FIG. 4 is a graph showing SDS-PAGE results of purified glycosidase.

FIG. 5 is a plot of optimum temperature vs. pH contours for glycosidases.

FIG. 6 UPLC analysis of the conversion of a mixture of glycosidase combination treated PPD-type ginsenosides for 24 hours.

FIG. 7 heatmap of the relative content of PPD-type ginsenosides in glycosidase conversion reactions.

Figure 8 yield of each rare ginsenoside in all glycosidase combinations.

FIG. 9 Loading efficiency and thermostability of immobilized β -glucosidase. (A) Fixing Bglpm and Bgp1 on a hollow fiber column; (B) storage stability determination of immobilized Bgp1 and BglPm.

Fig. 10 UPLC results of combined conversion of PPD-type ginsenoside mixtures by β -glucosidase Bgp1 and BglPm.

Detailed Description

The invention is further described below in conjunction with specific embodiments, the advantages and features of which will become apparent from the description.
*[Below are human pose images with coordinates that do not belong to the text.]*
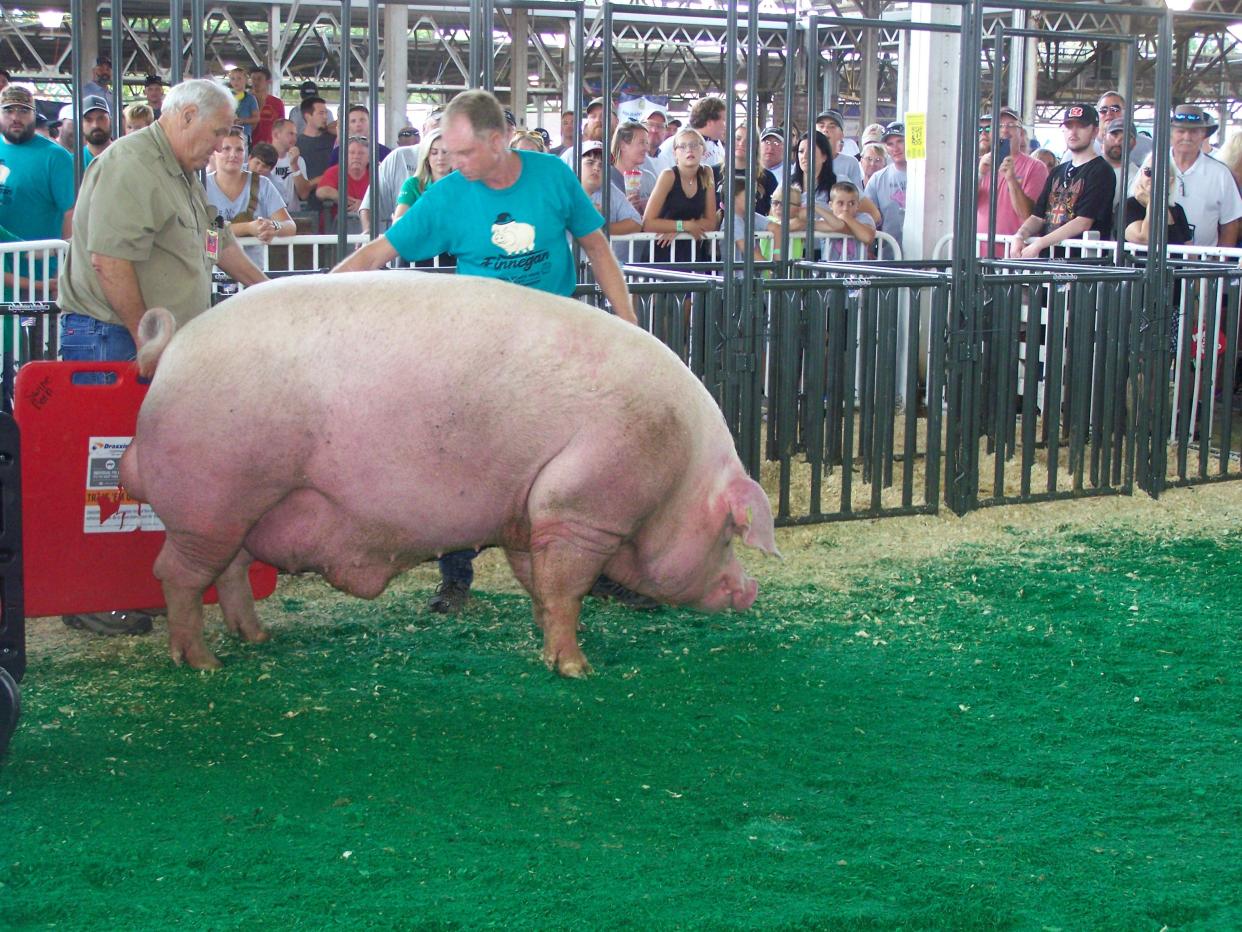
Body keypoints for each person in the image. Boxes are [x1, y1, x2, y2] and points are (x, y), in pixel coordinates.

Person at [332, 88, 640, 615]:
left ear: (498, 140)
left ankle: (596, 570)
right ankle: (456, 577)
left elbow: (596, 246)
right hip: (481, 355)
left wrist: (629, 324)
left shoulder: (553, 176)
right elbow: (381, 250)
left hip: (553, 349)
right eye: (448, 153)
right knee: (464, 461)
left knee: (576, 463)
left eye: (465, 152)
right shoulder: (449, 195)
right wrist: (314, 294)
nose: (454, 163)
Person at [57, 78, 268, 636]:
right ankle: (94, 594)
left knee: (151, 468)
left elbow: (213, 242)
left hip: (153, 343)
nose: (224, 142)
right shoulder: (131, 164)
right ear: (186, 116)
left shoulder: (180, 172)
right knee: (109, 467)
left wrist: (270, 293)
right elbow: (109, 260)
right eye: (219, 129)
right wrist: (144, 338)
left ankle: (133, 586)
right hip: (113, 339)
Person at [1010, 104, 1115, 259]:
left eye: (1081, 126)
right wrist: (1020, 235)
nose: (1073, 132)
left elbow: (1083, 222)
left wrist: (1039, 244)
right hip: (1050, 261)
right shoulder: (1057, 171)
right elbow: (1038, 216)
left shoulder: (1102, 171)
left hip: (1082, 266)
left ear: (1094, 131)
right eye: (1068, 126)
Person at [0, 85, 75, 299]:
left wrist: (63, 264)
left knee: (39, 333)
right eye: (8, 110)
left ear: (34, 114)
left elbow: (69, 211)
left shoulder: (56, 156)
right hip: (2, 275)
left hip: (41, 276)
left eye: (23, 111)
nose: (16, 117)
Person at [205, 128, 296, 265]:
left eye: (239, 150)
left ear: (245, 153)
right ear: (214, 152)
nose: (233, 154)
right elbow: (202, 231)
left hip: (253, 273)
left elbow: (290, 226)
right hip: (213, 274)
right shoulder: (201, 186)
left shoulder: (263, 184)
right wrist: (248, 228)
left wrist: (273, 226)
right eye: (226, 149)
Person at [976, 110, 1049, 257]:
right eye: (999, 125)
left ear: (1021, 133)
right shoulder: (980, 164)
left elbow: (1030, 214)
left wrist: (1012, 180)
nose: (1004, 130)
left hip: (1015, 254)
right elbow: (964, 207)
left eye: (1011, 125)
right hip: (979, 252)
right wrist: (979, 174)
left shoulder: (1036, 167)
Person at [1168, 105, 1242, 248]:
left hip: (1202, 266)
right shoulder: (1153, 165)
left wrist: (1217, 265)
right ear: (1171, 134)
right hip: (1158, 263)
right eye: (1181, 131)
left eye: (1194, 132)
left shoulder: (1221, 174)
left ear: (1203, 134)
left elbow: (1230, 224)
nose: (1187, 137)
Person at [643, 127, 719, 265]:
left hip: (692, 251)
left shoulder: (706, 173)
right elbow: (648, 223)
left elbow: (710, 222)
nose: (689, 150)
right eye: (682, 146)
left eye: (694, 145)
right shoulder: (668, 175)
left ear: (703, 149)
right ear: (675, 154)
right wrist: (684, 226)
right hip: (662, 251)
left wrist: (682, 228)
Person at [1124, 154, 1192, 247]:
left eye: (1161, 173)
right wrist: (1150, 202)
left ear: (1170, 181)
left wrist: (1150, 202)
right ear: (1141, 174)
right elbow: (1144, 238)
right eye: (1149, 172)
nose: (1153, 178)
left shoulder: (1177, 209)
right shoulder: (1128, 205)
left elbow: (1189, 252)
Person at [863, 121, 907, 252]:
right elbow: (867, 218)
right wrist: (869, 249)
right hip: (889, 256)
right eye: (890, 144)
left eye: (900, 141)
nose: (896, 148)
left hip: (925, 258)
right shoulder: (877, 179)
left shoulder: (926, 176)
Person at [391, 126, 450, 223]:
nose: (440, 157)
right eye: (434, 153)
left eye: (445, 152)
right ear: (426, 156)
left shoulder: (464, 183)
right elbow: (399, 223)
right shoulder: (412, 185)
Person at [652, 96, 726, 173]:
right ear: (710, 122)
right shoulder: (674, 144)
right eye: (724, 120)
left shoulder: (716, 143)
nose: (726, 125)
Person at [296, 96, 335, 211]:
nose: (325, 117)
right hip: (307, 205)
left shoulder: (334, 140)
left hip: (332, 202)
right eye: (321, 113)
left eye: (326, 113)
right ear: (308, 116)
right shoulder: (297, 144)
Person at [316, 135, 370, 219]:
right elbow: (321, 191)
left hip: (368, 225)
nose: (356, 157)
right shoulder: (335, 171)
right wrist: (343, 199)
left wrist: (364, 205)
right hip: (336, 226)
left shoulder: (375, 175)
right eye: (352, 153)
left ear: (369, 158)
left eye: (361, 153)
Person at [609, 120, 656, 214]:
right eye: (642, 143)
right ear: (622, 146)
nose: (647, 148)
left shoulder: (649, 178)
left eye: (647, 143)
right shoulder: (606, 178)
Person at [822, 181, 876, 261]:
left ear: (858, 205)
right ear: (831, 205)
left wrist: (845, 217)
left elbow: (867, 237)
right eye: (840, 203)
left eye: (851, 203)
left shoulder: (864, 218)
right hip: (830, 272)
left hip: (857, 272)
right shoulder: (825, 219)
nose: (845, 208)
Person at [1095, 90, 1151, 167]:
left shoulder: (1147, 146)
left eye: (1115, 109)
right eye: (1103, 110)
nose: (1108, 113)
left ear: (1127, 113)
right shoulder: (1085, 145)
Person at [269, 117, 312, 211]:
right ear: (276, 135)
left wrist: (294, 165)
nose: (295, 138)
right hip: (267, 218)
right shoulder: (261, 159)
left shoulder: (299, 160)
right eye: (290, 134)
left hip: (292, 218)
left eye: (295, 135)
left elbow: (304, 194)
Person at [1102, 118, 1137, 210]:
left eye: (1126, 137)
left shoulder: (1138, 177)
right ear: (1104, 137)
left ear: (1134, 143)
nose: (1118, 141)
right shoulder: (1088, 169)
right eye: (1114, 134)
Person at [248, 65, 284, 145]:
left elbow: (281, 127)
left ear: (268, 81)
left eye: (259, 79)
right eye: (253, 79)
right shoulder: (244, 101)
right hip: (248, 146)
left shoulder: (277, 103)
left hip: (270, 147)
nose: (256, 82)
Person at [227, 67, 260, 140]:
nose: (236, 81)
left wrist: (243, 120)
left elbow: (257, 118)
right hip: (228, 134)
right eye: (233, 79)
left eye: (239, 78)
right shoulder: (227, 97)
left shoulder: (250, 98)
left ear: (246, 80)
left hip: (244, 135)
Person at [80, 95, 112, 167]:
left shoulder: (125, 157)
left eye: (101, 118)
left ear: (110, 120)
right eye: (88, 120)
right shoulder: (73, 162)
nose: (95, 125)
These examples are illustrative only and do not limit the scope of the present invention in any way. It will be understood by those skilled in the art that various changes in form and details may be made therein without departing from the spirit and scope of the invention, and that such changes and modifications may be within the scope of the invention.